When using Apache Beam Python with GCP Dataflow, is there a downside to materializing the results of GroupByKey, say, to count the number of elements. For example:
def consume_group_by_key(element):
season, fruits = element
for fruit in fruits:
yield f"{fruit} grows in {season}"
def consume_group_by_key_materialize(element):
season, fruits = element
num_fruits = len(list(fruits))
print(f"There are {num_fruits} fruits grown in {season}")
for fruit in fruits:
yield f"{fruit} grows in {season}"
(
pipeline
| 'Create produce counts' >> beam.Create([
('spring', 'strawberry'),
('spring', 'carrot'),
('spring', 'eggplant'),
('spring', 'tomato'),
('summer', 'carrot'),
('summer', 'tomato'),
('summer', 'corn'),
('fall', 'carrot'),
('fall', 'tomato'),
('winter', 'eggplant'),
])
| 'Group counts per produce' >> beam.GroupByKey()

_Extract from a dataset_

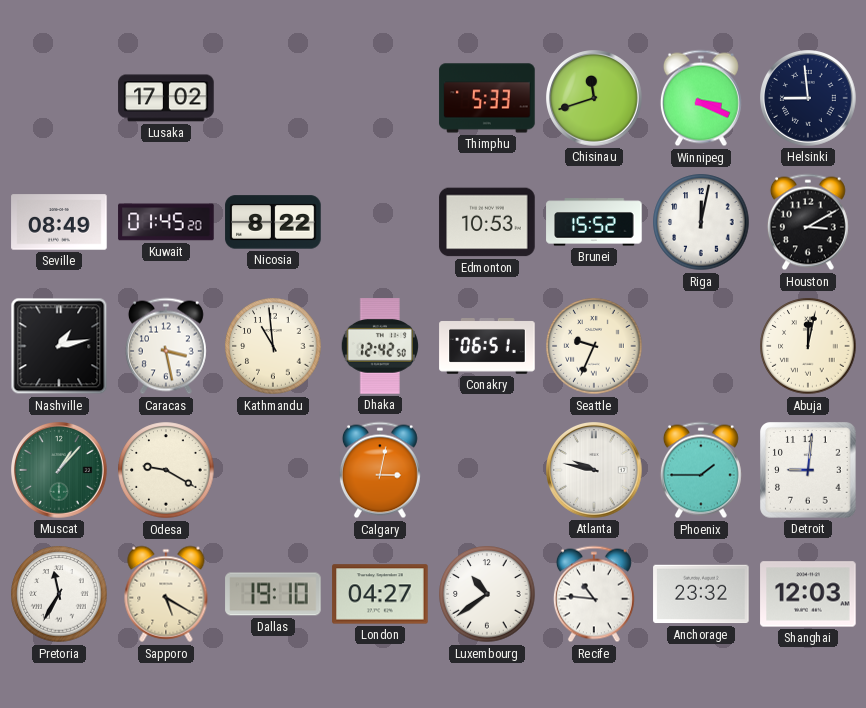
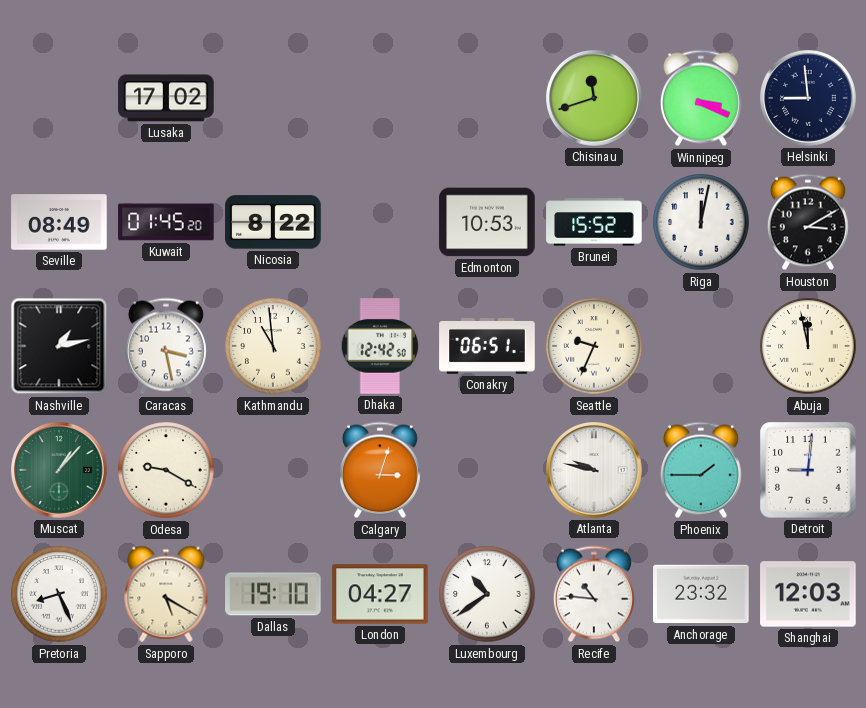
Thimphu: 5:33 -> none
Abuja: 12:02 -> 11:58
Calgary: 3:02 -> 3:03
Pretoria: 11:35 -> 8:26
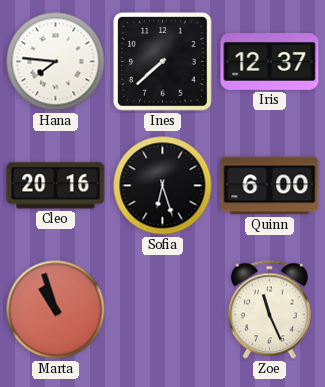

| beam.ParDo(consume_group_by_key_generator)
)
Are the grouped values, fruits
, passed to my DoFn as a generator? Is there a performance penalty for using consume_group_by_key_materialize
instead of consume_group_by_key
? Or in other words materializing fruits
via something like len(list(fruits))
? If there are billions of fruits will this use up all my memory?
You are correct, len(list(fruits))
will materialize the entire list in memory before taking it's size, whereas your consume_group_by_key
function iterates over the iterable once and (on distributed runners like Dataflow) does not require bringing the entire set of values into memory at once.